## [Study material]

____________________

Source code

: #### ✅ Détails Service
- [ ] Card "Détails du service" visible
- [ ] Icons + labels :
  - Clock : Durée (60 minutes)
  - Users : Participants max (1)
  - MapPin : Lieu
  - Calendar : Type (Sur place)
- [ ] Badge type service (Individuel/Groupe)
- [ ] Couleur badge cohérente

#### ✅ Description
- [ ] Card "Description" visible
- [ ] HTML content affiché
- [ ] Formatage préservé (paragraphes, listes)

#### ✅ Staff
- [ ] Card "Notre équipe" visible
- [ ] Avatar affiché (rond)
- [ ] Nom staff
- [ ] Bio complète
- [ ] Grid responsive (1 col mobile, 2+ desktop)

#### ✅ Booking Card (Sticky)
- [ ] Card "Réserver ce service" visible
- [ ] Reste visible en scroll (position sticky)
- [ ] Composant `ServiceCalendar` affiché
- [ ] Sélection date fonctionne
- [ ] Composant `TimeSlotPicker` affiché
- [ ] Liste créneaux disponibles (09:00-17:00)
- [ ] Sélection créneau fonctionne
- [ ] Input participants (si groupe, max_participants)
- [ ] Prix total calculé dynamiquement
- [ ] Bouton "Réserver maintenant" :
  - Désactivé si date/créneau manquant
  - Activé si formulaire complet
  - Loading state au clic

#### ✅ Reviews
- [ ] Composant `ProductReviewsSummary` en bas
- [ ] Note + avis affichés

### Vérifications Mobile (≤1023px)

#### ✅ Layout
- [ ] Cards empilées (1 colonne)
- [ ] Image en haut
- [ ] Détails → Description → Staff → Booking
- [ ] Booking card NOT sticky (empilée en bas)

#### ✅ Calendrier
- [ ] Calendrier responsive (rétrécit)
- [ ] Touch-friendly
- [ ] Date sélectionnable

____________________

## [Task to carry out]
Retype every line of the records above without changing a single character.

## [The completed task]
Source code

: #### ✅ Détails Service
- [ ] Card "Détails du service" visible
- [ ] Icons + labels :
  - Clock : Durée (60 minutes)
  - Users : Participants max (1)
  - MapPin : Lieu
  - Calendar : Type (Sur place)
- [ ] Badge type service (Individuel/Groupe)
- [ ] Couleur badge cohérente

#### ✅ Description
- [ ] Card "Description" visible
- [ ] HTML content affiché
- [ ] Formatage préservé (paragraphes, listes)

#### ✅ Staff
- [ ] Card "Notre équipe" visible
- [ ] Avatar affiché (rond)
- [ ] Nom staff
- [ ] Bio complète
- [ ] Grid responsive (1 col mobile, 2+ desktop)

#### ✅ Booking Card (Sticky)
- [ ] Card "Réserver ce service" visible
- [ ] Reste visible en scroll (position sticky)
- [ ] Composant `ServiceCalendar` affiché
- [ ] Sélection date fonctionne
- [ ] Composant `TimeSlotPicker` affiché
- [ ] Liste créneaux disponibles (09:00-17:00)
- [ ] Sélection créneau fonctionne
- [ ] Input participants (si groupe, max_participants)
- [ ] Prix total calculé dynamiquement
- [ ] Bouton "Réserver maintenant" :
  - Désactivé si date/créneau manquant
  - Activé si formulaire complet
  - Loading state au clic

#### ✅ Reviews
- [ ] Composant `ProductReviewsSummary` en bas
- [ ] Note + avis affichés

### Vérifications Mobile (≤1023px)

#### ✅ Layout
- [ ] Cards empilées (1 colonne)
- [ ] Image en haut
- [ ] Détails → Description → Staff → Booking
- [ ] Booking card NOT sticky (empilée en bas)

#### ✅ Calendrier
- [ ] Calendrier responsive (rétrécit)
- [ ] Touch-friendly
- [ ] Date sélectionnable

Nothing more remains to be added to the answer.